A few weeks ago, I wrote about crocheting for large scale charities such as Octopus for a Preemie, Project Linus, and Warm Up America! which you can read here. However, sending your crochet goods across the country or even the world isn’t always feasible. Sometimes, you may just want to stay close to home and address needs that you see in your own community. So today, I would like to explore just a few of the options that may be available in your local community.
Cancer Treatment Centers
Unfortunately, cancer is one of the most prevalent life threatening diseases in the United States. According to the National Cancer Institute, almost 40% of men and women will be diagnosed with cancer at some point in their lives (reference). In all likelihood, you know or have known someone with cancer. Personally, I have had 3 neighbors who have been diagnosed with cancer. Plus, the treatments for cancer can be horrible and have long lasting side effects. But there are ways that those of us who crochet can help our neighbors. “Chemo Caps” are a very easy project to crochet. You can make your own design, or the number of free patterns on Pinterest is astounding. People undergoing chemotherapy not only can lose their hair, but they can get cold much easier than before treatment, and crocheted hats can help. Another item that would be beneficial for cancer patients is a “Port Pillow.” Essentially, many cancer patients have a device implanted under their skin that allows easy access to their circulatory system for blood draws, transfusions, medical treatments etcetera; however, the device is located below the collarbone where the chest strap of a seatbelt rests. The pillow straps onto the seatbelt, making it less uncomfortable for the patient. You can check out my Crochet for a Cause Pinterest board for the basic construction of a port pillow, made by a cancer survivor (I’m currently waiting for permission for a direct link). The pattern calls for fabric, but you could easily crochet rectangles instead. Just make sure that you use a smaller hook and single crochets as you will be putting stuffing between the two panels.
Youth Centers and Shelters
For any number of reasons, children are often placed into the foster care system or group homes. These children often do not have anything of their own. Not everyone is able to be a foster parent, or volunteer at shelters. However, there are a large number of goods that can be crocheted and donated to youth shelters. If you love making amigurumi, you can make stuffed animals. If you love making clothing, you could donate sweaters or dresses. If you love afghans and need a reason for making the latest pattern you stumbled across, make it for a kid at a local shelter. There are children in the system from birth to age 18, and they could all stand to have some kindness and love showered on them.

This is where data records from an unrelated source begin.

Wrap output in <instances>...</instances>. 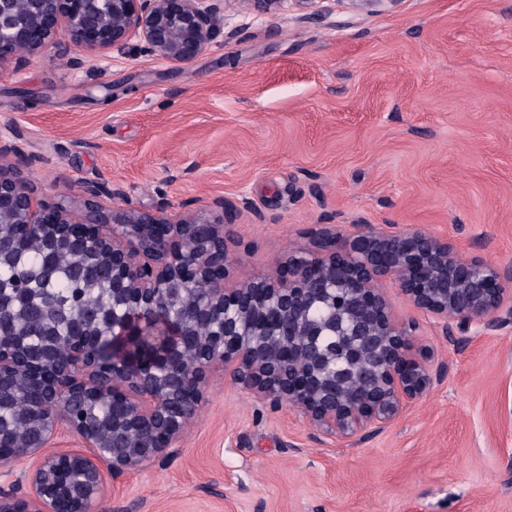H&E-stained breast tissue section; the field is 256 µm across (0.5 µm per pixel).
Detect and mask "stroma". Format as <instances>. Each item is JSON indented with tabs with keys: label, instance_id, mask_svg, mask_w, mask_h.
I'll return each mask as SVG.
<instances>
[{
	"label": "stroma",
	"instance_id": "obj_1",
	"mask_svg": "<svg viewBox=\"0 0 512 512\" xmlns=\"http://www.w3.org/2000/svg\"><path fill=\"white\" fill-rule=\"evenodd\" d=\"M232 38L170 65L136 42L69 71L0 74V127L38 155L40 198L78 178L176 220L236 209L230 279L305 255L329 225L447 235L512 268V0H283L224 9ZM442 381L383 432L317 440L289 405L213 374L166 455L108 483V512H512V329L456 348L397 289Z\"/></svg>",
	"mask_w": 512,
	"mask_h": 512
}]
</instances>
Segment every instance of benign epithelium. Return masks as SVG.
Wrapping results in <instances>:
<instances>
[{
  "instance_id": "obj_1",
  "label": "benign epithelium",
  "mask_w": 512,
  "mask_h": 512,
  "mask_svg": "<svg viewBox=\"0 0 512 512\" xmlns=\"http://www.w3.org/2000/svg\"><path fill=\"white\" fill-rule=\"evenodd\" d=\"M259 15L282 0H240ZM65 32L67 42L59 41ZM225 31L224 0H0V73L17 74L49 47L79 70L133 39L147 56L187 64ZM0 136V260L36 246L42 281L70 269L84 286L105 267L101 303L32 331L26 309L0 343V402L24 401L21 433L4 441L0 464L32 460L26 492L0 493V512H100L106 477L140 471L192 422L211 372H229L261 402H288L325 439L369 437L442 380L447 365L414 322L393 312L382 283L399 288L452 342L471 328L512 326V270L463 260L448 239L421 230L345 235L325 226L313 250L286 270L229 284L234 243L224 198L213 218L175 222L132 206L121 186L81 179L83 210L38 197V158ZM121 200L119 212L106 202ZM85 450L50 452L61 429Z\"/></svg>"
}]
</instances>
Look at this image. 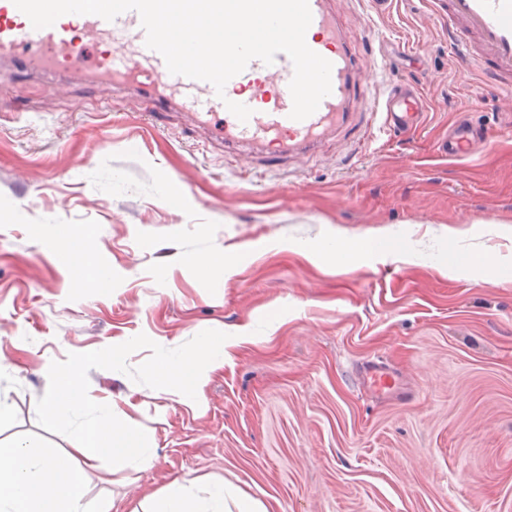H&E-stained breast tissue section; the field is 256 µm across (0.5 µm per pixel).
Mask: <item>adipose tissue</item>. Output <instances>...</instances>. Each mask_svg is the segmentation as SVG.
Segmentation results:
<instances>
[{"label":"adipose tissue","instance_id":"adipose-tissue-1","mask_svg":"<svg viewBox=\"0 0 512 512\" xmlns=\"http://www.w3.org/2000/svg\"><path fill=\"white\" fill-rule=\"evenodd\" d=\"M71 269L93 287L109 284L108 272L93 264L84 253L79 235L66 226L56 227L51 237ZM306 252L324 262L337 259L350 265L363 264L371 252L367 241L340 239L307 246ZM223 337L204 336L198 346L175 358L158 361L154 371L165 387L184 400H199L209 371L222 368L227 355ZM84 399L81 370L71 367L56 377L50 397L39 408L48 421L72 423ZM78 448L59 455L45 447L23 443L0 444V512H115L114 501L105 500L89 510L84 499L83 476L97 468L104 456H112L137 469L152 466L155 449L135 444L124 430L122 417L112 405L99 407L96 419L81 429ZM143 512H267L254 500L224 486L207 487L203 496L189 494L184 480L173 481L147 502Z\"/></svg>","mask_w":512,"mask_h":512}]
</instances>
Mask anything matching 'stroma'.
I'll return each mask as SVG.
<instances>
[{
  "label": "stroma",
  "mask_w": 512,
  "mask_h": 512,
  "mask_svg": "<svg viewBox=\"0 0 512 512\" xmlns=\"http://www.w3.org/2000/svg\"><path fill=\"white\" fill-rule=\"evenodd\" d=\"M333 7L367 62L355 124L275 160L226 156L190 113L153 114L133 89L0 62V441L69 450L109 402L156 450L145 470L102 460L86 502L134 512L187 477L271 512H512V95L468 71L444 0ZM399 82L426 109L387 131L375 110ZM465 121L485 144L448 157ZM36 225L82 233L109 286L77 277ZM339 237L388 249L336 267L302 252ZM487 251L498 264L466 266ZM224 253L222 278L195 264ZM240 333L201 404L160 385L159 359ZM375 362L394 392L368 386ZM75 365L84 404L56 428L37 404Z\"/></svg>",
  "instance_id": "stroma-1"
}]
</instances>
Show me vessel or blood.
Wrapping results in <instances>:
<instances>
[{"instance_id": "b4317fda", "label": "vessel or blood", "mask_w": 512, "mask_h": 512, "mask_svg": "<svg viewBox=\"0 0 512 512\" xmlns=\"http://www.w3.org/2000/svg\"><path fill=\"white\" fill-rule=\"evenodd\" d=\"M308 3L310 27L318 36L307 45L331 62L332 90L318 109L301 121L290 116L289 83L294 66L286 54H276L270 65L251 60L228 81V88L243 90L240 102L251 110L249 119L242 122L226 108L212 84L170 74L163 57L146 47V33L133 10L110 22L97 15L80 16L81 30L76 33L70 15L61 16L53 26L36 29L13 0H0V58L16 59L28 72L66 68L134 86L161 107L193 113L222 147L245 143L258 152L283 156L320 147L329 134L348 122V105L364 89L359 62L330 0ZM446 6L455 41L472 59L489 62L499 87L512 90V0H446ZM106 37L126 39L128 46L117 54L104 55L98 44ZM383 111L384 125L391 130L421 119L424 102L413 94L398 98L390 93ZM480 140L476 127L458 125L447 153L471 154Z\"/></svg>"}]
</instances>
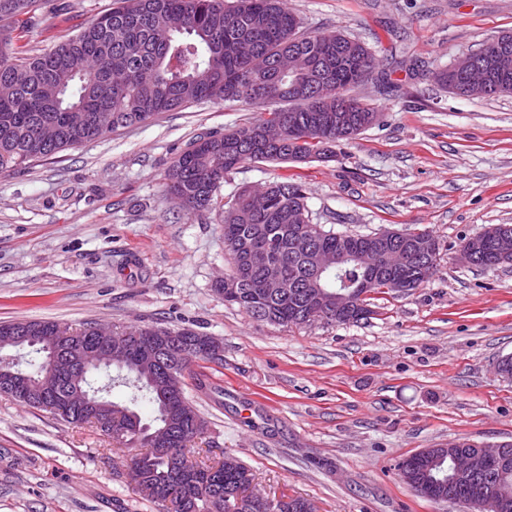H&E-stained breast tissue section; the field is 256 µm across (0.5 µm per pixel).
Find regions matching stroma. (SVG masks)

Most metropolitan areas have homeless shelters where individuals can seek shelter for the night, bathing facilities, and meals. On cold nights, shelters are often filled to capacity and have to turn people away. Something crocheters can do to help the homeless is to donate hats, scarves, mittens, gloves, headbands, blankets, socks, and any other warm items. Even if people have to be turned away, they can still be provided with items to help them stay warm.
Perhaps animals are more your forte? There are many things that can be crocheted for animals as well. Blankets can be added to cages and kennels to make animals more comfortable. There are many toys that can be made for animals too, you just have to be careful what materials you use. Personally, I have wanted to make Eilen Tein’s Cat Nest for my cats for quite a while. These would probably be more acceptable to a cat shelter that allows the cats to roam rather than at a traditional shelter. If dogs are your favorite animals, there are many free dog sweater patterns available on Pinterest. Some shelters may accept toy animals as well, however you should probably avoid stuffing as it can cause serious problems if dogs ingest it.
It doesn’t matter where you live, what you prefer to crochet, or whom you prefer to help; need is universal. Often, all it takes is a phone call or an email to find out who will accept your donation. The worst that can happen is the organization will tell you “No.” If that happens, try again. I chose to donate to a local shelter called Home of the Innocents. It is an organization that helps “poor families, distressed mothers, their children and medically fragile children.” They provide resources for needy families, community programs, a home for traumatized children who are unable to be in foster care, a home for “medically complicated” children, and much more in Louisville, KY. I chose this organization mostly because it was local, and I have a soft spot for kids. When I was an elementary music teacher, I saw just how vulnerable children in bad situations can be; but, I also saw how much more resilient children are than adults. It became even more important to me after having my own child. Since I am no longer teaching, I feel the need to help where I can. If I can support an organization that does so much for kids by crocheting blankets, clothes, or toys, I am happy to.